--- Extracted material ---
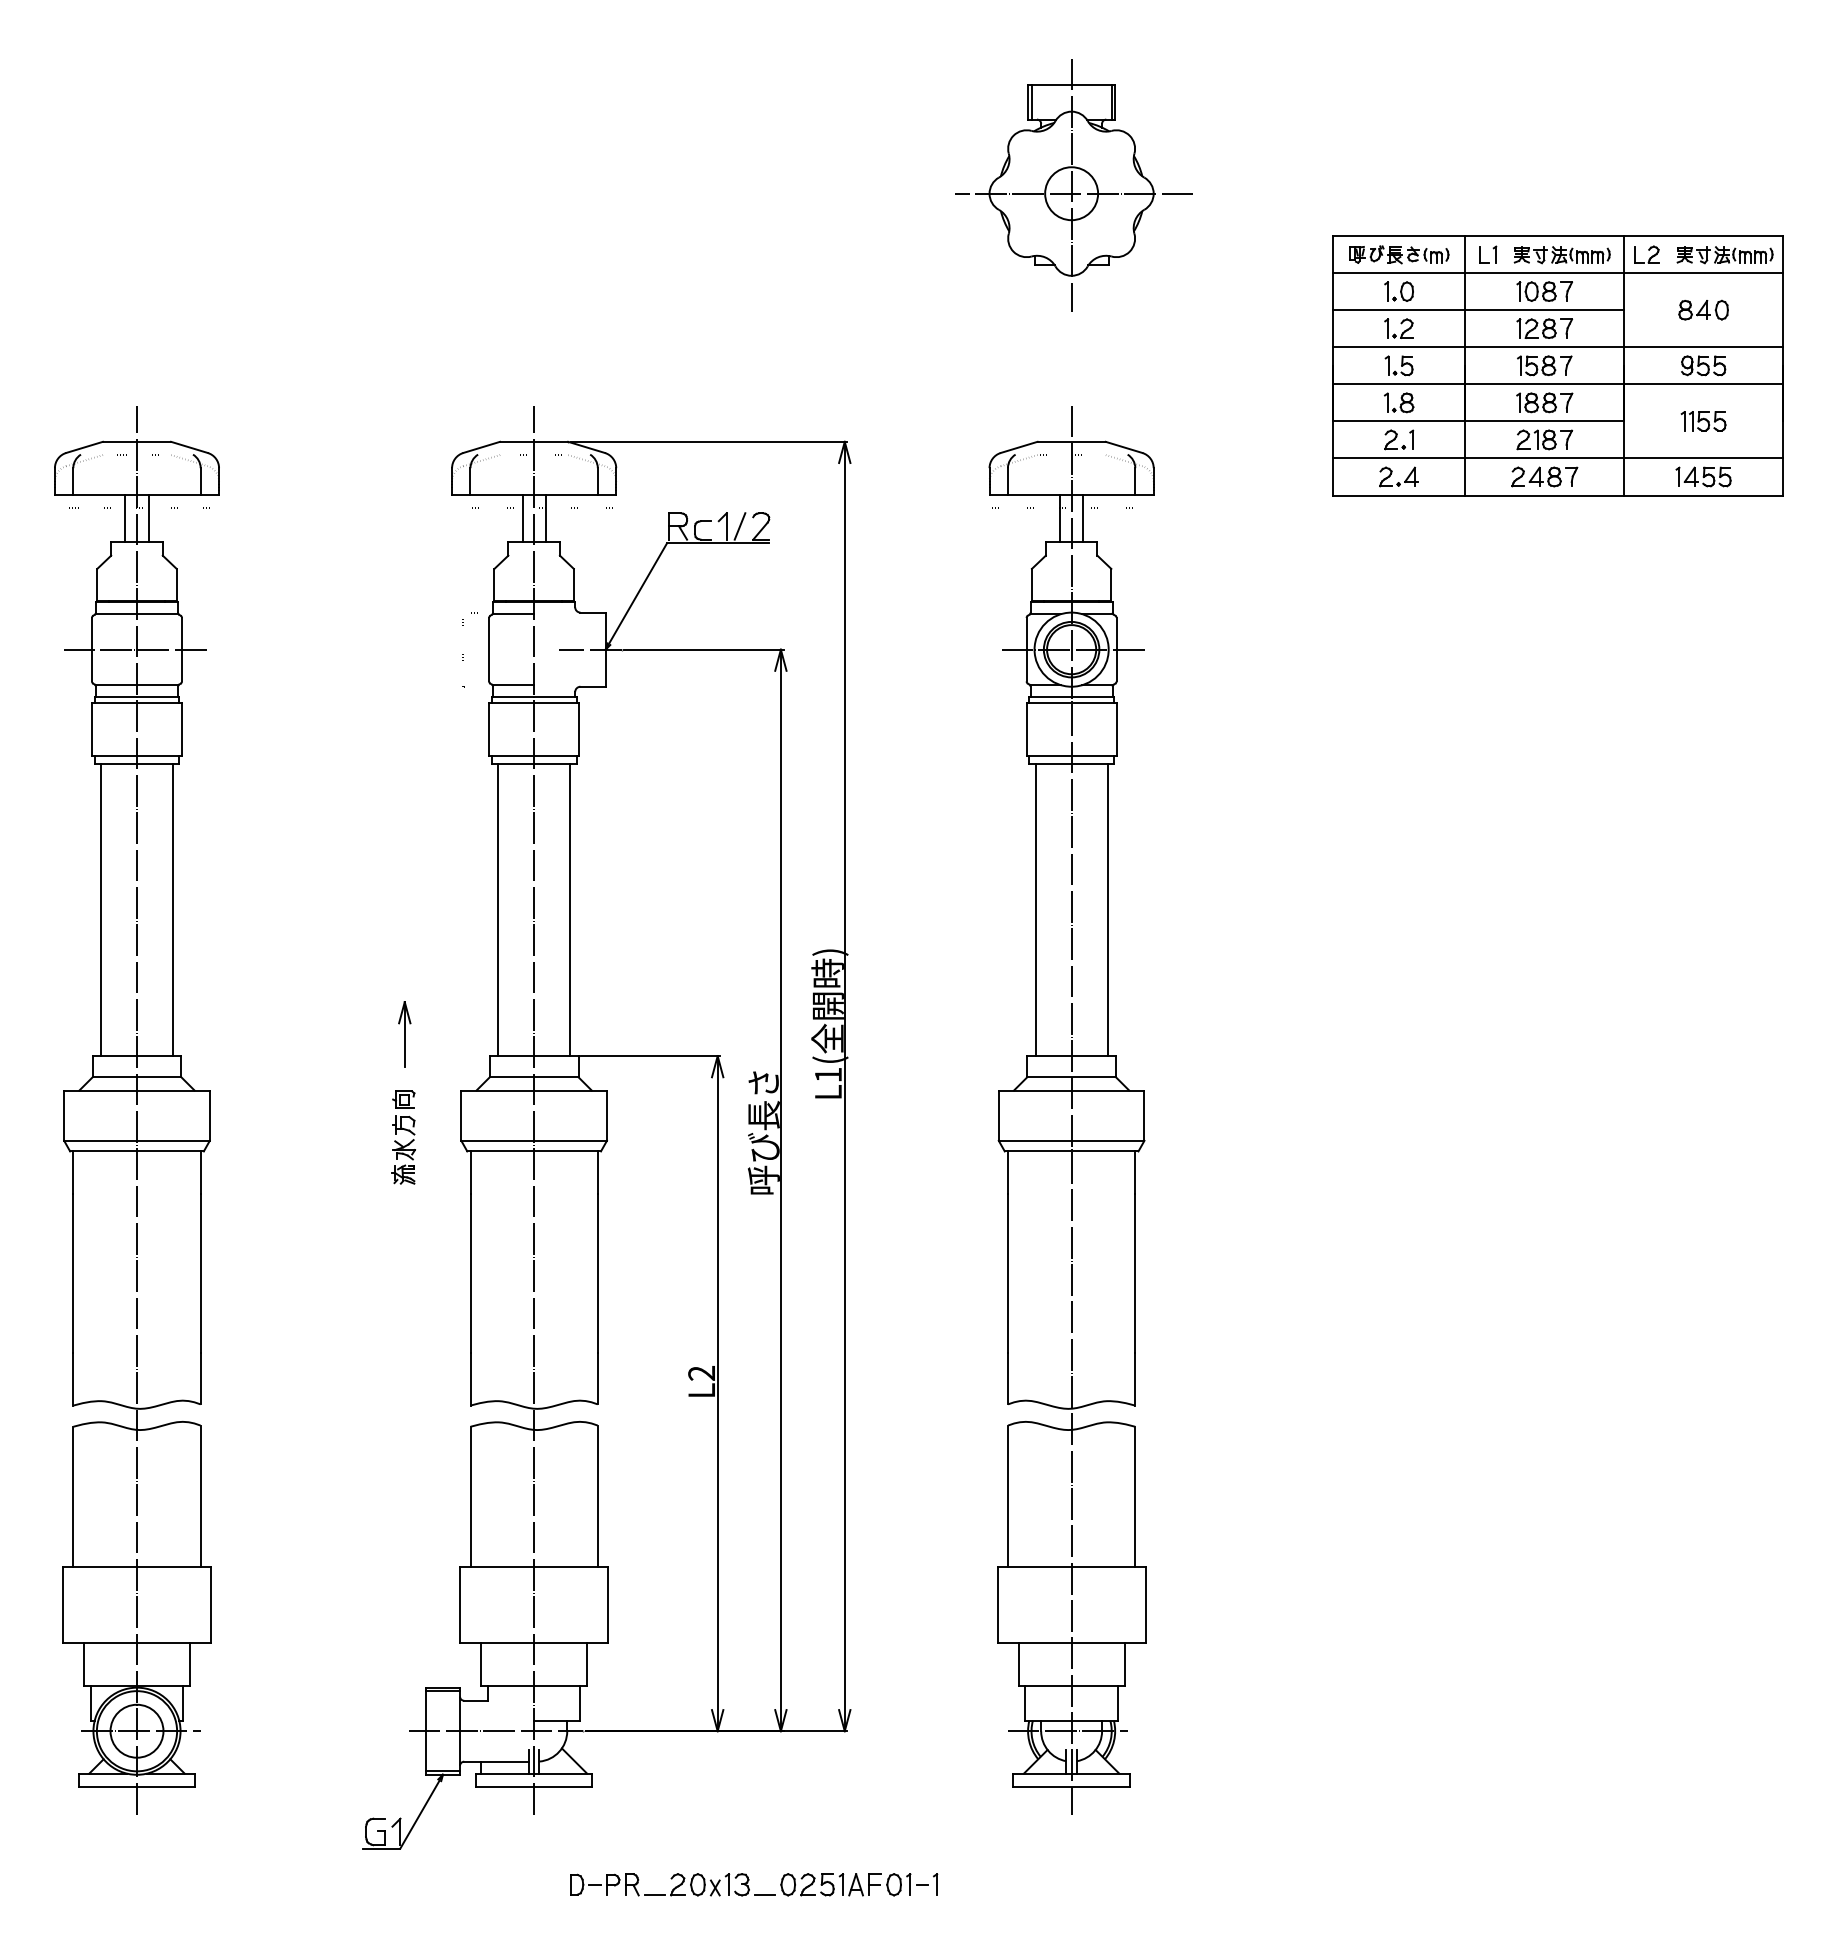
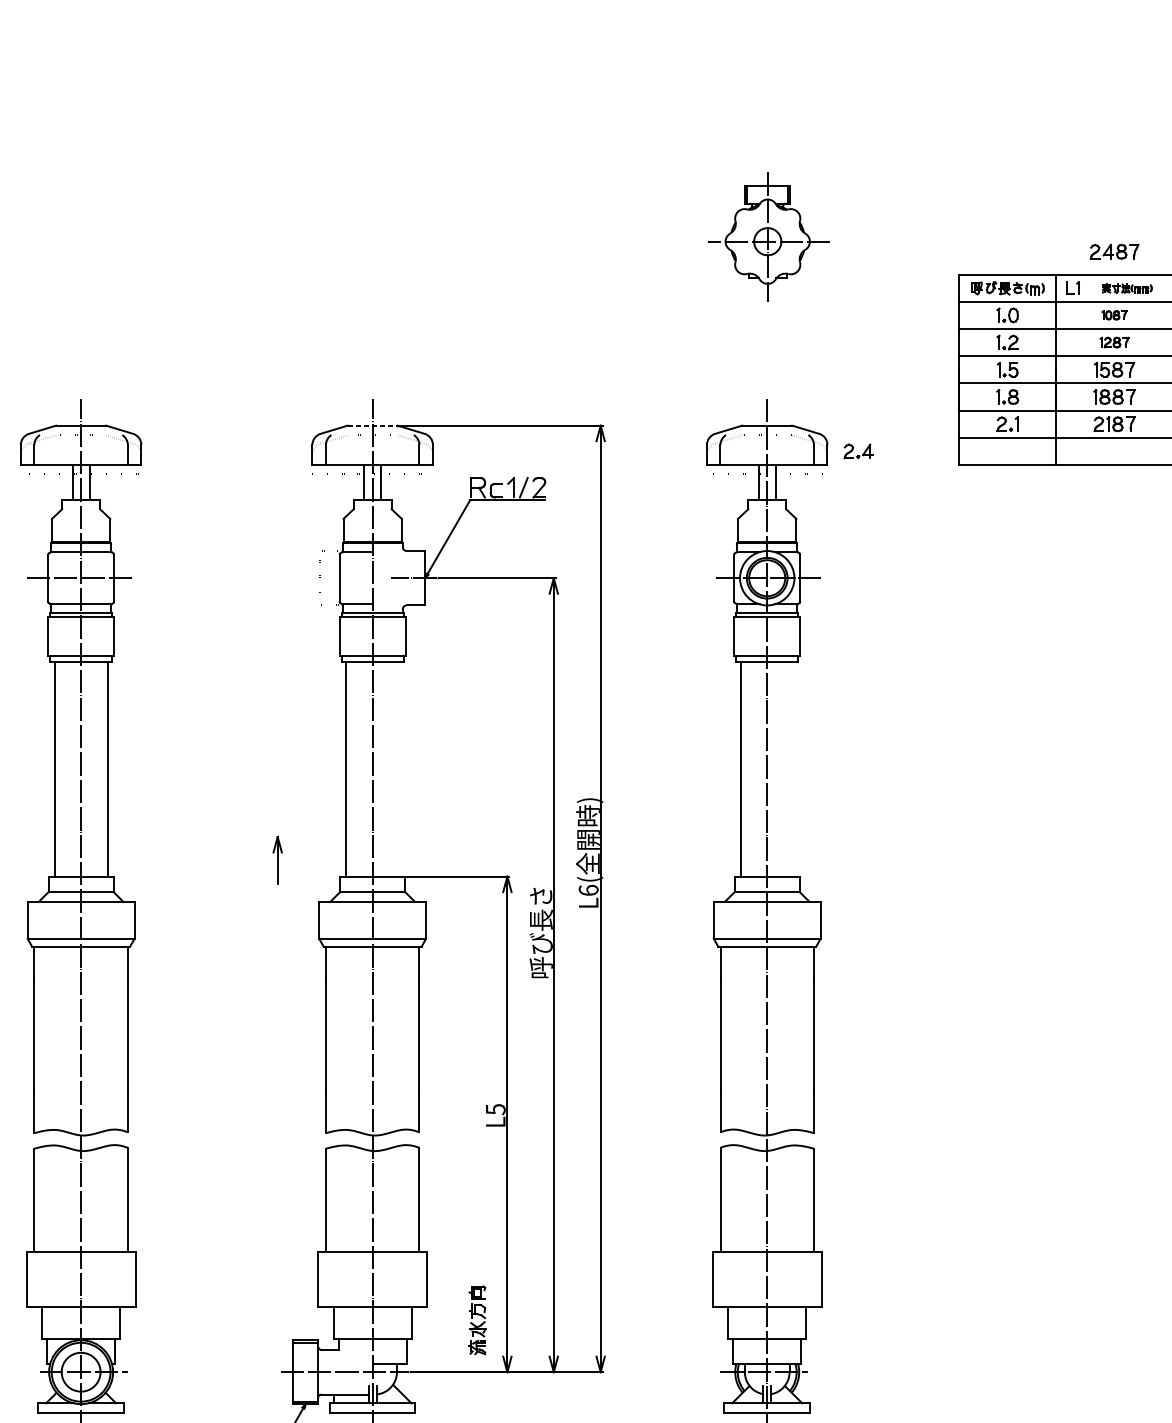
part: (1073, 185) -> (768, 237), size x0.7
part: (1561, 255) -> (1126, 288), size x0.7
part: (1544, 291) -> (1114, 315), size x0.6
part: (1544, 328) -> (1114, 342), size x0.7
line: (534, 441) -> (372, 425), solid -> dashed
part: (1398, 476) -> (858, 451), moved
part: (1544, 476) -> (1114, 251), moved
line: (570, 909) -> (399, 768), removed
line: (1107, 909) -> (793, 768), removed
text: (828, 1074) -> (588, 890), L1( -> L6(
part: (400, 1143) -> (474, 1324), moved
text: (701, 1373) -> (495, 1109), L2 -> L5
---
# [Job]
Each line from the one containing "line: (1107, 909) -> (793, 768), removed" down to the final line of the listing must appear in the answer exactly as written, and no other line may.

# [Solution for this task]
line: (1107, 909) -> (793, 768), removed
text: (828, 1074) -> (588, 890), L1( -> L6(
part: (400, 1143) -> (474, 1324), moved
text: (701, 1373) -> (495, 1109), L2 -> L5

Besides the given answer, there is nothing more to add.